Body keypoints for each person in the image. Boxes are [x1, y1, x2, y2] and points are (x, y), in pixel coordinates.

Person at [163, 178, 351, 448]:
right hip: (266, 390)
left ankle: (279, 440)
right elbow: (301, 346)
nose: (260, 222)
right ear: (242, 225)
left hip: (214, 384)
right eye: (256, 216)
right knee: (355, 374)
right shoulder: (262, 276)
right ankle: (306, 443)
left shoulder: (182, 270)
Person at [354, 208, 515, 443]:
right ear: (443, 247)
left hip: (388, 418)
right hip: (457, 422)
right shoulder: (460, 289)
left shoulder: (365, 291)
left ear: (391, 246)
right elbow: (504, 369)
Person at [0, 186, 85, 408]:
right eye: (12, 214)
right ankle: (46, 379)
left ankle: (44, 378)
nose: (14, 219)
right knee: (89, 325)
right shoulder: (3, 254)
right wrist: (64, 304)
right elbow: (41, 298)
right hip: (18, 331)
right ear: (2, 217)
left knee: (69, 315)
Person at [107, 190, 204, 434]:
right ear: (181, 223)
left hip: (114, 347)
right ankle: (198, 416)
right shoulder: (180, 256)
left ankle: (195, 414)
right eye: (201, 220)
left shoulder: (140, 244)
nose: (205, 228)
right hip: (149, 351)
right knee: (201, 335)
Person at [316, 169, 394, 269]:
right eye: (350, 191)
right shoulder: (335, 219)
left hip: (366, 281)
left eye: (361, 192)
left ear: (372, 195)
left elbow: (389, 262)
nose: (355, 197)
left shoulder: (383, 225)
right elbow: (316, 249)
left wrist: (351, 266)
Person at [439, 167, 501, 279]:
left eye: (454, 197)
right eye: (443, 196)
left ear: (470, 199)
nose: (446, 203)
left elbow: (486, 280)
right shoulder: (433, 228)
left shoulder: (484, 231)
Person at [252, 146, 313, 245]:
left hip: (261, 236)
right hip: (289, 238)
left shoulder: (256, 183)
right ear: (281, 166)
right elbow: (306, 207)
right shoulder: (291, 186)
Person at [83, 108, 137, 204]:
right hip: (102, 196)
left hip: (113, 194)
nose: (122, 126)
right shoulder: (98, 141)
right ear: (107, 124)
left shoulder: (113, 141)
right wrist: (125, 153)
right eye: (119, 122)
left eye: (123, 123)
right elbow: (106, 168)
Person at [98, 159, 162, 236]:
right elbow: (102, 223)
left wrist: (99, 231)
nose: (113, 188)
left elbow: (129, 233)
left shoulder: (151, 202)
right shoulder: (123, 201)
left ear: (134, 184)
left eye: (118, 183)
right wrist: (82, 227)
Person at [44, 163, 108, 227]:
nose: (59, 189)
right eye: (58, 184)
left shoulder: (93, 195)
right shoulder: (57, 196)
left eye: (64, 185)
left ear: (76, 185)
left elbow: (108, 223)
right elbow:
────────────────────
Among the records, find every line with the word "knee" and copy it.

right knee: (355, 374)
right knee: (89, 325)
left knee: (69, 315)
right knee: (201, 335)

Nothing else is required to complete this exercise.